L’impennata dei prezzi della carne bovina spinge gli acquirenti statunitensi al limite di spesa
Punti chiave
- •I volumi di vendita della carne bovina sono scesi dello 0,3% su base annua nelle 13 settimane terminate a metà luglio, contro una crescita di circa il 5% nello stesso periodo dei due anni precedenti, secondo Circana.
- •La carne macinata di manzo ha registrato una media di 7.116 dollari per libbra in luglio e l’aumento del 9,4% su base annua è stato il più contenuto in 17 mesi, secondo il Bureau of Labor Statistics.
- •La mandria bovina statunitense resta vicina al livello più basso da circa cinque decenni, mantenendo l’offerta di carne bovina ristretta nonostante gli sforzi del governo, come l’aumento delle importazioni dall’Argentina e la ripresa delle spedizioni di bovini vivi dal Messico.
- •La domanda più debole ha contribuito al calo dei prezzi all’ingrosso della carne bovina e dei future sui bovini vivi, che hanno toccato un nuovo minimo a nove mesi dopo che Tyson Foods ha annunciato nuove chiusure di impianti.

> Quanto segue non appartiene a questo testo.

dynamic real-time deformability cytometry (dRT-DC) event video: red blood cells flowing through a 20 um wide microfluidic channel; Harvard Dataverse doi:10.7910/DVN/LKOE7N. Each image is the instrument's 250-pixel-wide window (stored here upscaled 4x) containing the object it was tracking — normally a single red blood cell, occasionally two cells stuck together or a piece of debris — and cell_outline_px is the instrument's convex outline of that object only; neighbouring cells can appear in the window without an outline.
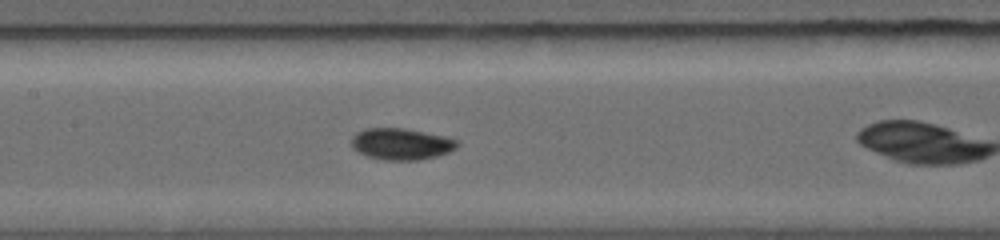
{"species": "common noctule bat (a hibernating species)", "species_latin": "Nyctalus noctula", "temperature_condition": "warm", "stored_images_in_passage": 5, "segment_of_instrument_passage": [1, 2], "camera_frame_rate_fps": 5000, "um_per_image_px": 0.085, "animal": {"sex": "female", "body_mass_g": 19.0, "forearm_length_mm": 56.7}, "frame": {"image": 1, "passage_image": 4, "time_ms": 2.4, "image_size_px": [1000, 240], "cell_outline_px": [[460, 144], [456, 148], [448, 152], [436, 156], [420, 160], [384, 160], [368, 156], [352, 148], [352, 136], [356, 132], [364, 128], [404, 128], [440, 136], [456, 140]], "centroid_in_image_um": [34.07, 12.24], "position_along_channel_um": 173.3, "area_um2": 19.19}}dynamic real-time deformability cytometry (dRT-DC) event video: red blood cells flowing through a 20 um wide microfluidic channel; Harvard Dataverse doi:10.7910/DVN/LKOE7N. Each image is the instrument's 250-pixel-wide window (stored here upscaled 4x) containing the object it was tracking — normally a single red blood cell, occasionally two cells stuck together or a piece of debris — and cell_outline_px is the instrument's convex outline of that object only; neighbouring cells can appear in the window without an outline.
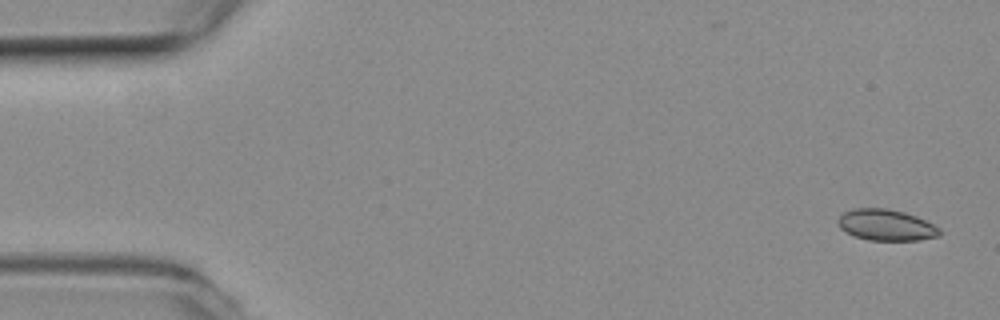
{"species": "common noctule bat (a hibernating species)", "species_latin": "Nyctalus noctula", "temperature_condition": "room temperature", "stored_images_in_passage": 6, "camera_frame_rate_fps": 3000, "um_per_image_px": 0.085, "animal": {"sex": "female", "body_mass_g": 19.3, "forearm_length_mm": 54.1}, "frame": {"image": 1, "passage_image": 1, "time_ms": 0.0, "image_size_px": [1000, 320], "cell_outline_px": [[940, 236], [920, 240], [868, 240], [852, 236], [840, 228], [836, 220], [844, 212], [852, 208], [888, 208], [904, 212], [916, 216], [940, 228]], "centroid_in_image_um": [75.29, 19.13], "position_along_channel_um": 9.7, "area_um2": 18.61}}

- •Circa il 40% degli acquirenti di carne bovina dichiara di comprarla meno spesso, mentre catene di fast food come Shake Shack e Restaurant Brands International prevedono un allentamento dell’inflazione della carne bovina, con un sollievo più consistente atteso intorno all’inizio del 2027.

Aaron Kaufman soddisfaceva un tempo il suo elevato obiettivo quotidiano di proteine — un grammo per ogni libbra di peso corporeo — con carne macinata di manzo. Tutto è cambiato questa primavera, quando il 32enne si è trasferito da Brooklyn a Manhattan. Per compensare il costo più alto dell’affitto, ha iniziato a spendere di più per la spesa invece di mangiare fuori, scoprendo però alla sua prima visita nel negozio locale che la carne macinata costava 8 dollari la libbra, contro i 6 di Brooklyn. Ha quindi cambiato fonte proteica, puntando soprattutto su alternative più economiche come il pollo.
Continua comunque a preferire il gusto della carne macinata. “Ogni tanto mi concedo uno sfizio se è in offerta”, ha detto Kaufman.
Non è il solo. Dopo aver assorbito quasi due anni di forti aumenti dei prezzi della carne bovina, gli americani stanno finalmente dando segnali di aver raggiunto il limite. È una svolta rilevante per un mercato in cui una mandria bovina statunitense in contrazione ha spinto più volte i prezzi su livelli record, ma i consumatori hanno continuato ad acquistare abbastanza carne da sostenere ulteriori rialzi.
Ora, quella resilienza sta iniziando a incrinarsi — e in un periodo dell’anno in cui la domanda dovrebbe essere più forte. I volumi di vendita della carne bovina nelle 13 settimane terminate a metà luglio, un intervallo cruciale che comprende sia il Memorial Day sia il 4 luglio, sono scesi dello 0,3% rispetto a un anno prima, secondo la società di ricerca Circana. Nello stesso periodo dei due anni precedenti, i volumi erano cresciuti di circa il 5%. Nel frattempo, il consumo di pollo continua ad aumentare, con un’offerta abbondante che mantiene sotto pressione i prezzi — il ciclo produttivo del pollame si misura in settimane e non in anni, quindi è molto più rapido da espandere rispetto alla carne bovina.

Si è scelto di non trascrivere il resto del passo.